Description of the task
Among the entries below, please repeat exactly and only the lines from the line containing "middle dip: (568, 346)" to the line containing "ring pip: (581, 334)", both lines included.

Per-instance keypoint data:
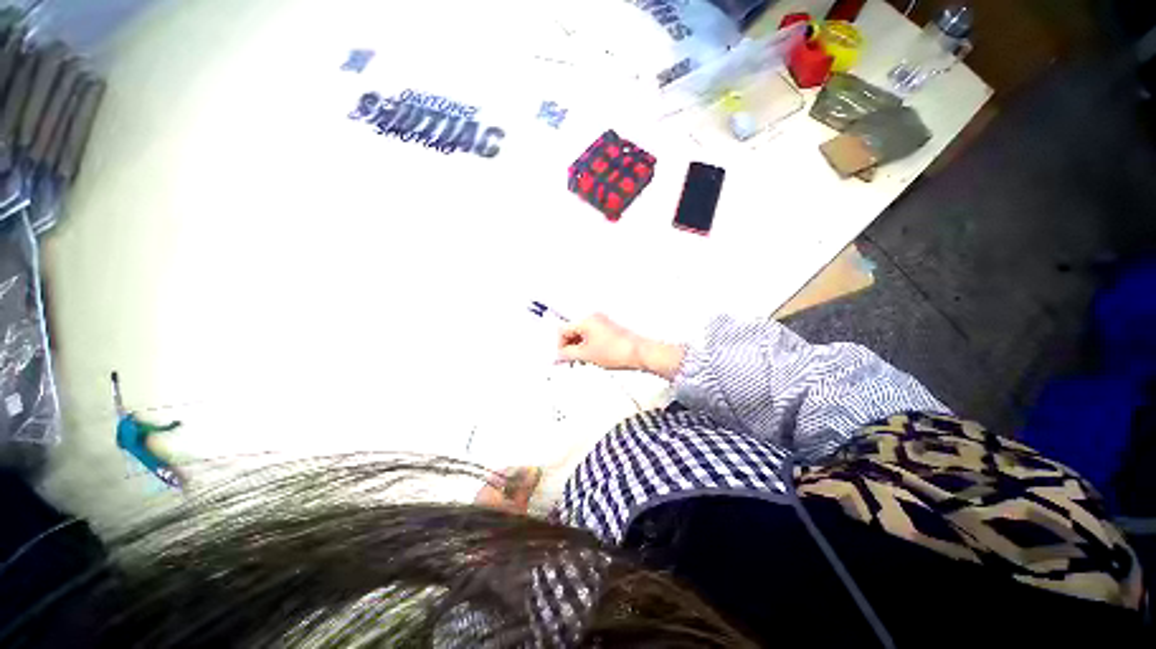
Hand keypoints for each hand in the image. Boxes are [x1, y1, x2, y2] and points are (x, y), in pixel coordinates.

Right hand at [557, 314, 684, 378]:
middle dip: (568, 346)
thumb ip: (567, 354)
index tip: (560, 357)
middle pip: (572, 331)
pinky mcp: (609, 330)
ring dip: (577, 347)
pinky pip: (591, 336)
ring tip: (580, 360)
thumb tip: (558, 355)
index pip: (563, 330)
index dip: (559, 345)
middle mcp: (594, 318)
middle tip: (567, 360)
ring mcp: (602, 323)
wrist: (639, 353)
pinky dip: (587, 346)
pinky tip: (589, 357)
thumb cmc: (619, 351)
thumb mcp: (586, 355)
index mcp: (586, 320)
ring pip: (581, 334)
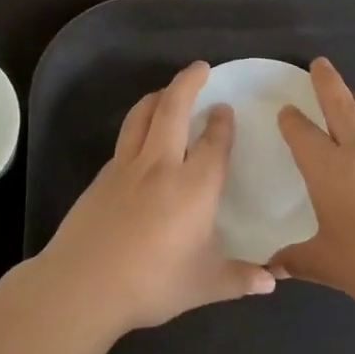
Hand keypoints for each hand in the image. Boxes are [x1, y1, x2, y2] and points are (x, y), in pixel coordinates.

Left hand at [32, 61, 274, 336]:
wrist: (82, 286)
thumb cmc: (152, 283)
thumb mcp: (204, 285)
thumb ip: (240, 279)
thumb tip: (272, 282)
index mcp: (194, 186)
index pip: (213, 142)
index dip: (222, 122)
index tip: (225, 109)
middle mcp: (161, 165)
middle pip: (173, 109)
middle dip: (188, 83)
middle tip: (200, 68)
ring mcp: (126, 168)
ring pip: (141, 117)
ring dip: (157, 97)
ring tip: (166, 92)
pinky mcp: (101, 178)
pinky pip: (124, 140)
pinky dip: (137, 126)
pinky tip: (140, 140)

Task output
middle dip: (568, 346)
thumb ip: (567, 354)
index tip: (560, 357)
middle pip: (572, 331)
pinky mcp: (609, 330)
ring dip: (577, 347)
pinky pip: (591, 336)
ring tip: (580, 360)
thumb tip: (558, 355)
index pip: (563, 330)
index dip: (559, 345)
middle mcp: (594, 318)
middle tip: (567, 360)
ring mcp: (602, 323)
wrist: (639, 353)
pinky dip: (587, 346)
pinky tip: (589, 357)
thumb cmc: (619, 351)
thumb mcp: (586, 355)
index mcp: (586, 320)
ring pip: (581, 334)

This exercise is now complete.